» **Exercise goal**
Please write the next few paragraphs of the news article about the Sierra Pacific mill settlement, picking up right after its last sentence (the article, not the data that follows it).

» **Source text**

NCJ - SPI to pay state $800,000

North Coast Journal

Three years ago, after the California Department of Fish and Game and the Humboldt County District Attorney's Office busted Louisiana Pacific's Arcata mill for dumping contaminated sawdust, DFG Warden Jon Willcox went looking for another perp.

"I had to keep Paul busy," Willcox said, referring to the man at the DA's office he worked with on the LP case, Paul Hagen. "He's too hyper not to be busy."

Old mill sites, many of them built decades ago and located right on the bay, were an obvious target.

So Willcox went for a walk down near Sierra Pacific Industry's Arcata mill site, located directly off the Mad River Slough between Arcata and Manila.

What he found would be obvious to anyone who knew what to look for: sawdust plumes running out of culverts into the bay, petrol and hydraulic fluid leaking from old equipment, hot steaming water piped directly into the slough. On top of that, further testing revealed the presence of dioxin -- one of the deadliest of man-made substances -- in groundwater underneath the plant, in stormwater runoff and in sediment.

Basically it was a sawmill that was operating as if it were the 1950s.

"Some companies just need to be brought into the modern era," Willcox said. "And sometimes they're not going to do it unless you tell them to do it."

Thus began a three-year investigation that culminated this week with the announcement of an $800,000 settlement negotiated with the company, the largest timberland owner in the state. It follows hard on the heels of a settlement made public last month in which SPI agreed to pay an environmental group, the Ecological Rights Foundation, $700,000 in attorneys' fees, costs and oversight expenses connected to a Clean Water Act lawsuit that it had filed against the company. Combined, the two settlements amount to $1.5 million.

» **Extracted records**
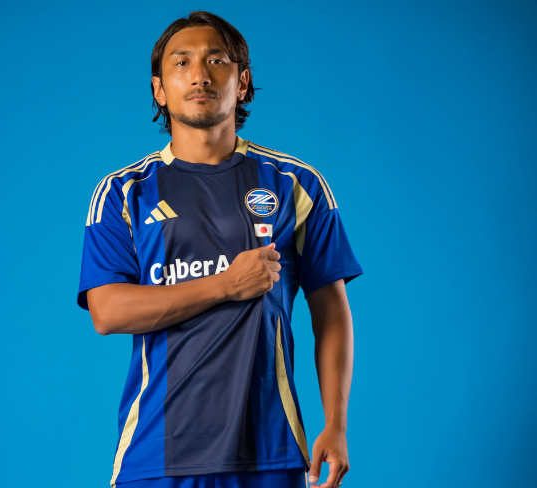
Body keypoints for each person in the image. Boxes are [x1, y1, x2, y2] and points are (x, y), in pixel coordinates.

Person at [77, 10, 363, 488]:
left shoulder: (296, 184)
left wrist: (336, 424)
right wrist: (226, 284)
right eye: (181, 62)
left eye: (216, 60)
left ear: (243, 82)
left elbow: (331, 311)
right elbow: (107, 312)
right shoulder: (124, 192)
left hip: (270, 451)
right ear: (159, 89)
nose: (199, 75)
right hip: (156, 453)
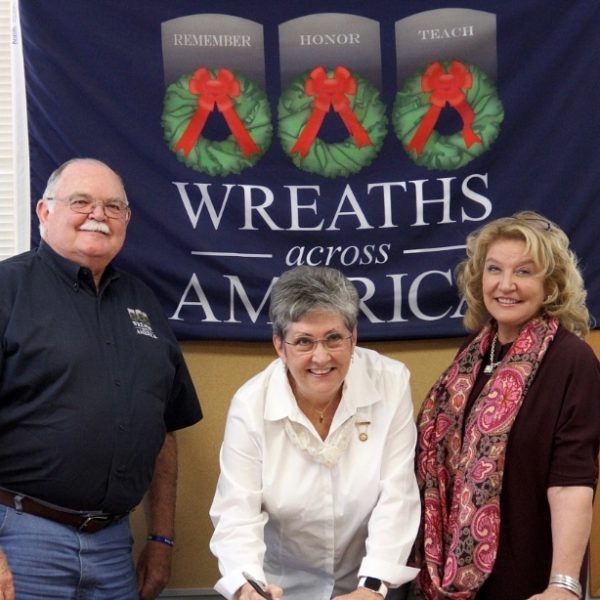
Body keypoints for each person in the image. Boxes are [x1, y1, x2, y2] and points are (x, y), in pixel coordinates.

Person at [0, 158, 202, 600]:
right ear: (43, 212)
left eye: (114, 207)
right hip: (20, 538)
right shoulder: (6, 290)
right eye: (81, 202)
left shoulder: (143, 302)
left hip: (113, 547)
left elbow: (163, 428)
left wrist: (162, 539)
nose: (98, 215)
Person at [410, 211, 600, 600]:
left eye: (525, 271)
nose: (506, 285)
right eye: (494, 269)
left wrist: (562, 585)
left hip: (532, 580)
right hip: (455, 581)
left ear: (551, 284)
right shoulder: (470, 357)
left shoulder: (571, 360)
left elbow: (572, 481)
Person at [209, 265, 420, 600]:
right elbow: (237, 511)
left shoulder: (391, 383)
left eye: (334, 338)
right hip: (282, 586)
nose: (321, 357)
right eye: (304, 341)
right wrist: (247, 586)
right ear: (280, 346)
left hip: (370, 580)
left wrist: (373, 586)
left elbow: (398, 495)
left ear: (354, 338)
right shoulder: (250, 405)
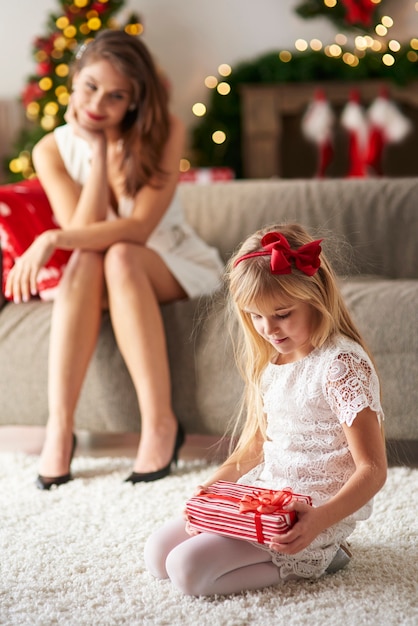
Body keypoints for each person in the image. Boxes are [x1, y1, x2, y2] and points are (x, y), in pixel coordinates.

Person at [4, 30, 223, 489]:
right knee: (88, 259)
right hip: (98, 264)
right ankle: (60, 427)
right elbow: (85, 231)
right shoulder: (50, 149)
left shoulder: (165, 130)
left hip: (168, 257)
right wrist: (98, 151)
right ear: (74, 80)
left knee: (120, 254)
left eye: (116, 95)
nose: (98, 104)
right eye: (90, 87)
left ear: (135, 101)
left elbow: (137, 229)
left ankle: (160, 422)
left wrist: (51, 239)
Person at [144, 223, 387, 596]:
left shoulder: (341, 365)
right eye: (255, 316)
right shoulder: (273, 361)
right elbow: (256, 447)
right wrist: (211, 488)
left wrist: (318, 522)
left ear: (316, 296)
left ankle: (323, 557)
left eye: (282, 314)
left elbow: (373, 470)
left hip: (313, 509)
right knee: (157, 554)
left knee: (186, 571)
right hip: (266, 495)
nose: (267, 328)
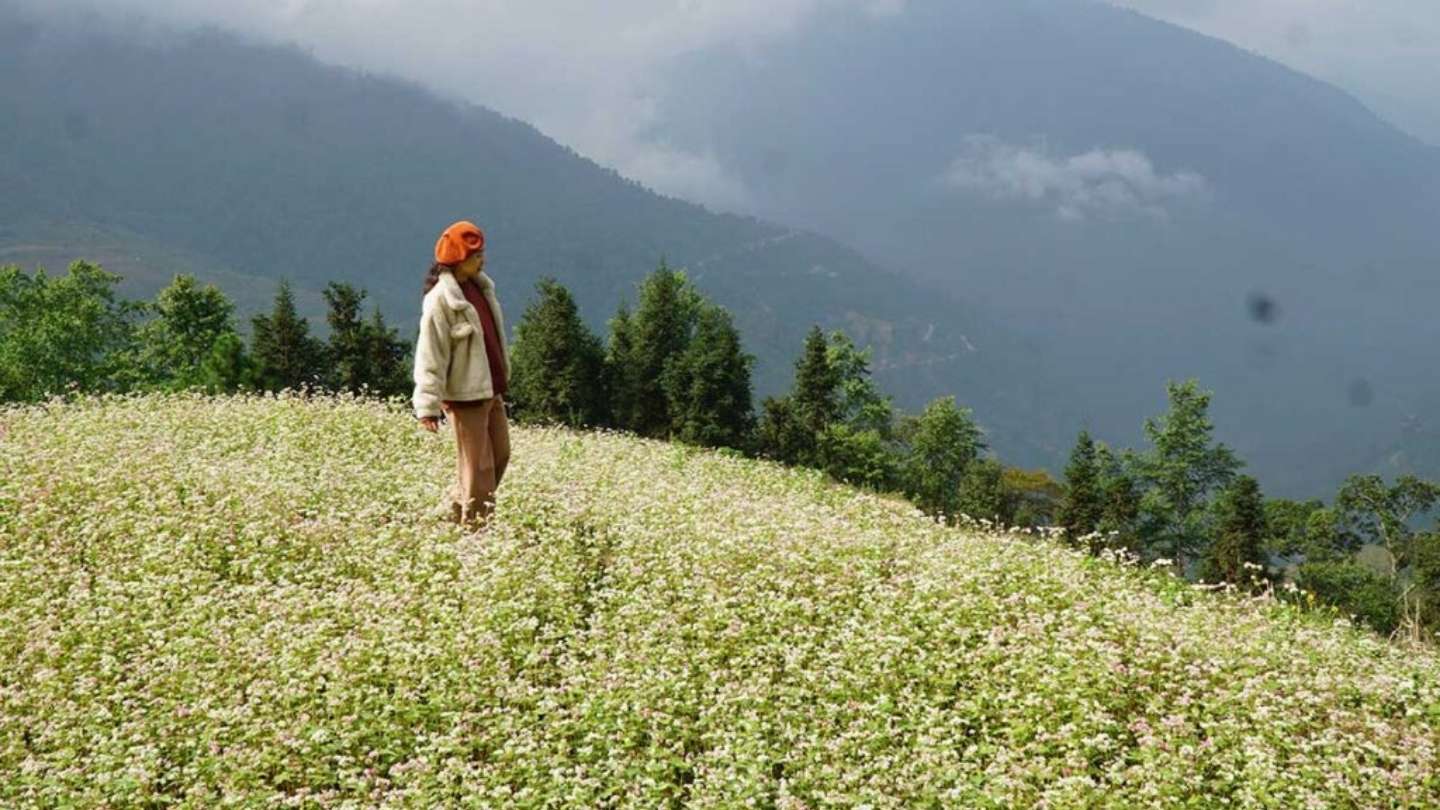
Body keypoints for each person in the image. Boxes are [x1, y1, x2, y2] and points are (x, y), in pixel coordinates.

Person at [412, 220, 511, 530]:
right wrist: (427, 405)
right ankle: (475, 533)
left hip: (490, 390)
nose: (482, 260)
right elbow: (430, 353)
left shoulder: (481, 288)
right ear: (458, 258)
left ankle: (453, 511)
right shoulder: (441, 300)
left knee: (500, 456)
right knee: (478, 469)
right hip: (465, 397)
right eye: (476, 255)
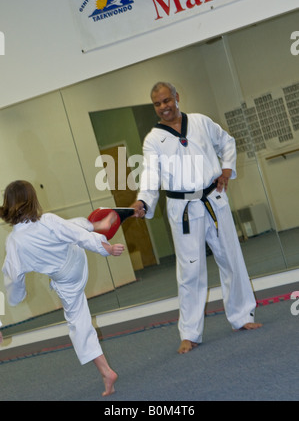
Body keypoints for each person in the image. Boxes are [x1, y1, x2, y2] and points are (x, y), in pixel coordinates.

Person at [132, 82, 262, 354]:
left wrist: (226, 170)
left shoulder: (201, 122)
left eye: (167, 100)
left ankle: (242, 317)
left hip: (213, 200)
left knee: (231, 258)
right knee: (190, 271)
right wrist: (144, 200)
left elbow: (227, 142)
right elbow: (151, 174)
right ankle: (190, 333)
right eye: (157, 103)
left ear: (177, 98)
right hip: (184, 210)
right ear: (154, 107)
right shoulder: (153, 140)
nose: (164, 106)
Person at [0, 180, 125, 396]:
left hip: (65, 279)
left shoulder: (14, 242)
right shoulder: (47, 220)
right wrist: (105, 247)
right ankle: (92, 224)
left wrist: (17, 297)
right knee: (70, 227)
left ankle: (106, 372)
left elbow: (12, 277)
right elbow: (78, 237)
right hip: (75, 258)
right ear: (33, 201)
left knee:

» **Response to the exercise**
A key provision of both agreements is a requirement that SPI pay the Fish and Game Department $500,000 for wetlands restoration and enhancement in and around the northern end of Humboldt Bay. The agreement with the state also requires SPI to pay $200,000 to clean up pollution of wildlife habitat, with the remaining $100,000 going to the state for civil penalties.

Hagen and District Attorney Paul Gallegos described the settlement as a team effort between the DA's office, Fish and Game, the State Attorney General's Office and the North Coast Regional Water Quality Control Board -- a myriad of agencies bringing a big polluter to task.

"We understand legitimate business. We respect legitimate business, but if you pollute our environment, no matter how big or small [you are], we will go after you," Hagen said.